Will Tier-III Cities Appear On India’s IT Map?

Will Tier-III Cities Appear On India’s IT Map?

Decisive factors: Implementation of IT-friendly policies & ability to attract talent; reduced dependence on lower rents

by Mr. Santhosh Kumar, CEO – Operations & International Director, JLL India

The information technology (IT) sector, which has dominated office space occupancy in India for almost a decade, is now finding it difficult to expand bases in metro cities or even consolidate offices in prime locations owing to the decline in vacancy levels and quality supply. Moreover, rents have also gone up due to diminishing vacancy levels.

This may make established IT companies – planning to expand or consolidate operations in the same city – uncomfortable. On top of that, the global scenario is exerting greater pressure on these firms to maintain a tighter control on occupancy costs and cost-competitiveness. This may prompt these firms to scout for alternate destinations that also have an abundance of skilled manpower.

Would this result into the emergence of new cities as latest office hubs? Too early to say as it would really depend on how many policies – that are very IT-friendly – these urban centres manage to implement, apart from attracting quality talent. It is no longer about a city’s lower rents alone. Infrastructure is another important factor for these firms.

Though infrastructure improvement (another major factor) is underway in many tier-III cities – and it is helping them get good connectivity to major metros – there is still much ground left for these cities to cover before they rank high on their attractive quotient for the IT companies and tech start-ups.

Cities like Chandigarh, Visakhapatnam, Vijayawada, Mysore, Kochi, Coimbatore, Tiruchi, Bhubaneswar, Ahmedabad, Gandhinagar and Jaipur offer lower rents today compared to Mumbai, Delhi-NCR, Bangalore and even Pune, Hyderabad.

Emulating the ‘Bangalore model’

Bangalore is the latest entrant in the tier-I club comprising Delhi-NCR and Mumbai. The city enjoys this status as a result of years of introducing and implementing pro-IT policies. When it first came on the IT players’ radar, it had some inherent qualities like low property prices/ rentals, a good number of technical education centres, vast availability of space to accommodate campus-style offices, and pleasant weather – all of which led to a big IT footprint developing here.
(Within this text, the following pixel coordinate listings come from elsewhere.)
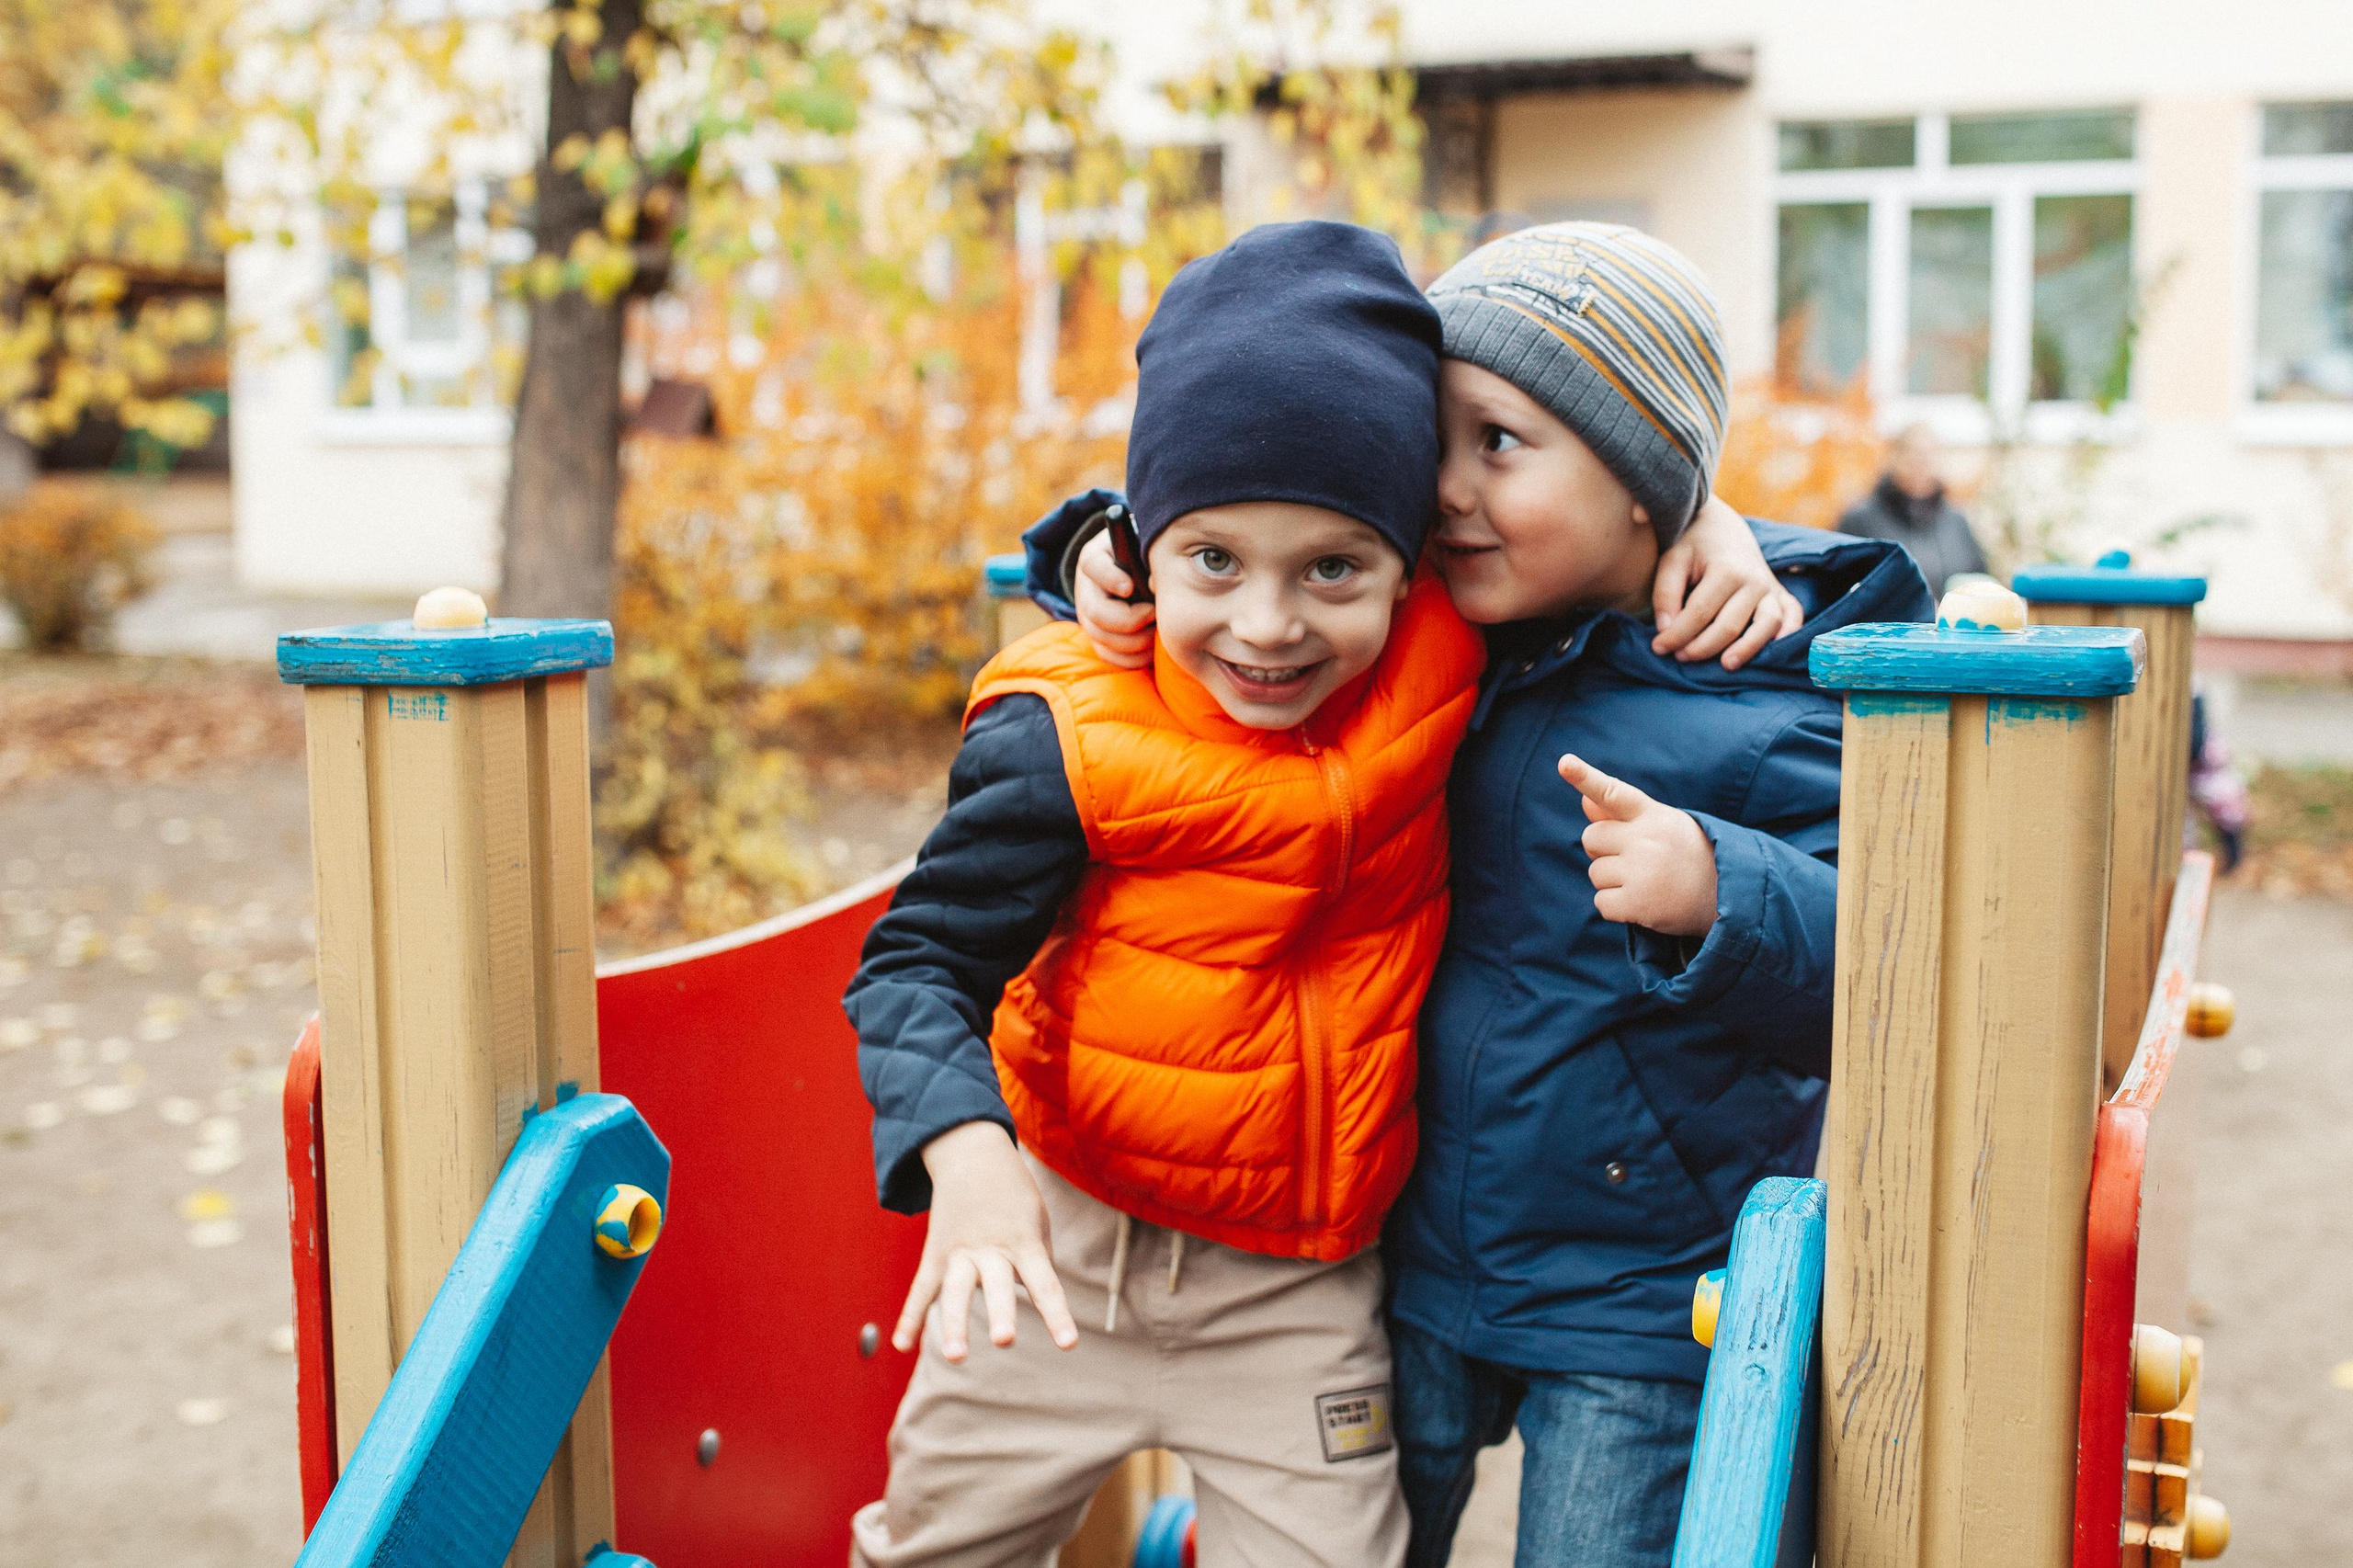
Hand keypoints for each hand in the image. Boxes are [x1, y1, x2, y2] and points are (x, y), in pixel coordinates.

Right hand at [895, 1122, 1078, 1360]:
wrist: (972, 1151)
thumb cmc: (1014, 1192)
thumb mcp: (1037, 1219)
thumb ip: (1036, 1259)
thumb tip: (1028, 1294)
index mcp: (1024, 1242)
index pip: (1045, 1284)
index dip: (1057, 1315)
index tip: (1068, 1344)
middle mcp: (992, 1249)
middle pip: (997, 1285)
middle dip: (1000, 1313)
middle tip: (1005, 1340)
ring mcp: (960, 1251)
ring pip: (955, 1290)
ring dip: (954, 1324)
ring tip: (955, 1356)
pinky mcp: (936, 1252)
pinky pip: (922, 1287)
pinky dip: (910, 1316)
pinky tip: (902, 1347)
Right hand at [1074, 527, 1155, 669]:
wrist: (1139, 572)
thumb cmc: (1145, 556)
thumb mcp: (1145, 548)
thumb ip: (1149, 559)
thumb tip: (1156, 584)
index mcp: (1095, 558)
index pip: (1093, 566)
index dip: (1109, 578)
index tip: (1129, 587)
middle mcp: (1086, 590)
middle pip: (1095, 612)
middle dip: (1129, 619)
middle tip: (1154, 614)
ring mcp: (1088, 617)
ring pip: (1102, 638)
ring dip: (1134, 641)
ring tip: (1157, 633)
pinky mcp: (1098, 638)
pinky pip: (1109, 656)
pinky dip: (1132, 658)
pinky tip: (1152, 649)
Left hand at [1558, 753, 1717, 936]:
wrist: (1728, 895)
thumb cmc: (1687, 854)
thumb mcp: (1663, 825)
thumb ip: (1622, 815)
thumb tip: (1583, 801)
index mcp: (1653, 815)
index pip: (1613, 793)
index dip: (1585, 777)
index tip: (1564, 762)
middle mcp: (1646, 839)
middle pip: (1591, 838)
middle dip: (1604, 851)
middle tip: (1636, 860)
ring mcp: (1642, 871)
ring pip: (1595, 873)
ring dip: (1612, 881)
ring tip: (1646, 882)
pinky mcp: (1638, 903)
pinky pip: (1601, 902)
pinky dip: (1616, 907)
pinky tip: (1643, 902)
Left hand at [1652, 495, 1804, 670]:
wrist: (1723, 527)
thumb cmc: (1693, 546)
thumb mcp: (1672, 561)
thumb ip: (1666, 594)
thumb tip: (1666, 630)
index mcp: (1726, 569)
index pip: (1699, 613)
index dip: (1677, 635)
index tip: (1658, 647)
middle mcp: (1754, 580)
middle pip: (1730, 625)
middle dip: (1702, 647)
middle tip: (1680, 657)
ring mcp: (1771, 588)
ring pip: (1766, 626)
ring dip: (1747, 649)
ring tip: (1725, 665)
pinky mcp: (1781, 593)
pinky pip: (1793, 616)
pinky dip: (1789, 634)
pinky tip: (1771, 651)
A proof of its fame came in 2015 when Bangalore made a debut in JLL’s ‘top-20 technology-rich cities globally’ and the ‘Asia-Pacific city investment intensity index’ (the index measures the volume of direct real estate investment in a city relative to its current economic size over a three-year period). The city’s growth has attracted many expats as well as start-ups.
Given that the economic outlook for India looks good and poised for strong growth in the years to come, it boils down to which city can manage to become more attractive for IT/ ITeS and start-ups than Bangalore, Pune and Hyderabad.